The second phase of the project, which boldly experimented with ways to overcome the language barrier confronting the children, mostly from Bihar, West Bengal, Karnataka, Tamil Nadu, Odisha, Assam and Nepal, is set to get under way by the end of this month – June 25, in all likelihood.

The Sarva Shiksha Abhiyan (SSA) which is collaborating in the project with sourcing, training and deploying volunteers as ‘mentors’ to the children is in the process of recruiting them. District Collector K. Mohammed Y. Safirulla said the pilot project run in Government High School, Binanipuram, Union Lower Primary School, Thrikkanarvattam, Government Lower Primary School, Ponnurunni, and Government Upper Primary School, Kandanthara, showed “significant progress in the learning outcome” of the migrant children.

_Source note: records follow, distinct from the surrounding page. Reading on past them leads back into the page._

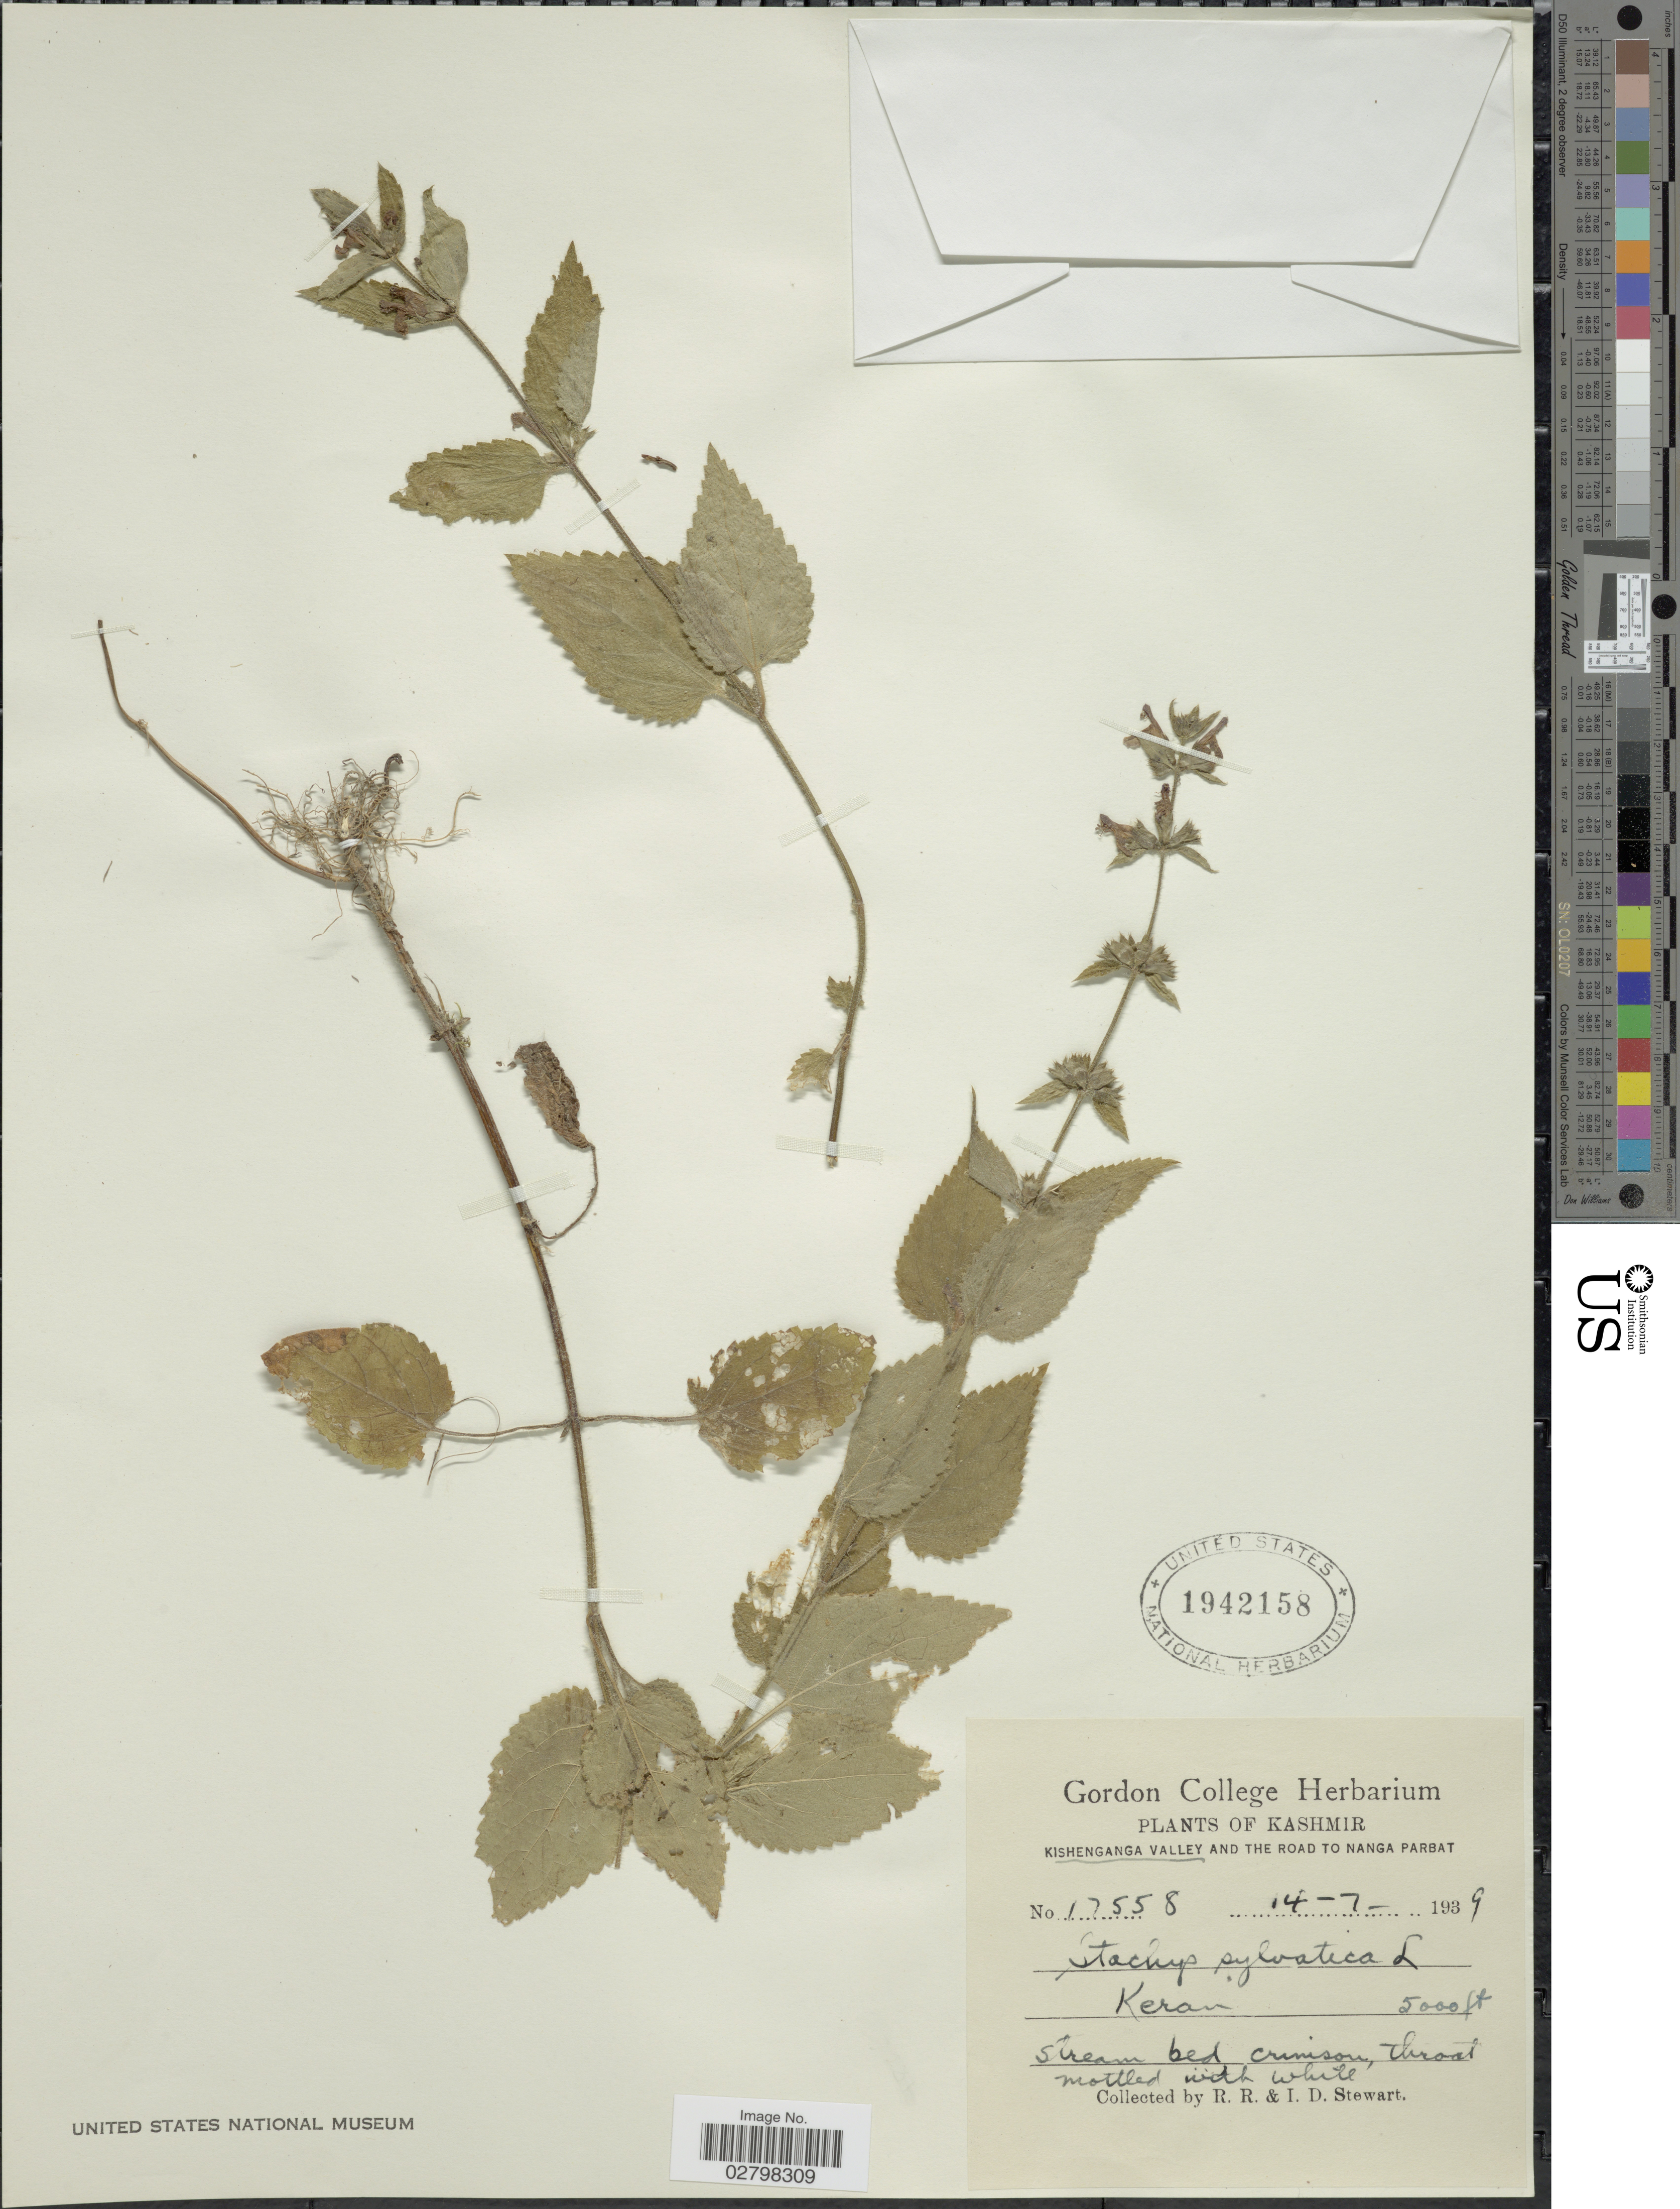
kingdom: Plantae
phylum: Tracheophyta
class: Magnoliopsida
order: Lamiales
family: Lamiaceae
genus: Stachys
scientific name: Stachys sylvatica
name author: L.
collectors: R. R. Stewart & I. Stewart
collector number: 17558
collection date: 1939-07-14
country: Pakistan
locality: Kashmir. Kishenganga Valley and the road to Nanga Parbat. Keran.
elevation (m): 1524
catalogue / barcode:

Mostly from humble backgrounds and with little support from their low-wage earning parents engaged as manual workers in various sectors in Kerala, 140-odd children part of the pilot phase of the project had the odds up against them. With their native tongue different from the medium of instruction (Malayalam) in these schools, getting around the language barrier to communicate with the children and to initiate them into the world of letters was an uphill task.

Code-switching

It was there that a pedagogical experiment by Jayasree Kulakkunnath, a teacher at the GHS Binanipuram and now academic coordinator of Roshni, came handy. “Our school has a vast number of children of migrant workers and since I was faced with this problem, I had done some research and adopted a methodology to get across to these children,” said Ms. Jayasree, who had sought the help of educationist K.N. Anandan.

“Code-switching was the strategy that was adopted. It means the speaker alternates between two or more languages or language varieties, including graphic (visual) learning, in the context of a single conversation,” said Dr. Anandan, a believer in the Chomskyan dictum that humans have an innate sense of language.

Getting volunteers

Recruiting volunteers who are multilingual and capable of conversing alternating between the students’ native tongue, Malayalam, English and visual expressions to convey a fixed idea was a tough task, but that could be achieved, pointed out C.K. Prakash, former deputy collector and general coordinator of the project.

BPCL-Kochi Refinery chipped in with the funds needed to roll out the project. “We wanted to bring the children to schools early in the day for interactive sessions with the volunteers and a breakfast scheme catalysed it, helping bring down absenteeism,” said Mr. Safirulla. Schools with at least 20 migrant children were selected for the pilot and when expanded to 18 schools, it would be a socio-cultural bridge for about 700 of the children who would otherwise have no education or social integration, he said.

Integrated approach

The approach is systematic, with the second phase of the programme aiming at an integrated approach to also incorporate study of subjects and not just the language. “An evaluation conducted revealed that the pilot project succeeded in nurturing the language skills of these children,” said Mr. Safirulla.

Ms. Jayasree said the focus on children below the age of 12 would continue to be language skills development, and the approach towards elderly children would be to help them identify and prune their art and crafts skills. An integrated approach would be taken to also initiate them to the sciences, history and the like, she added.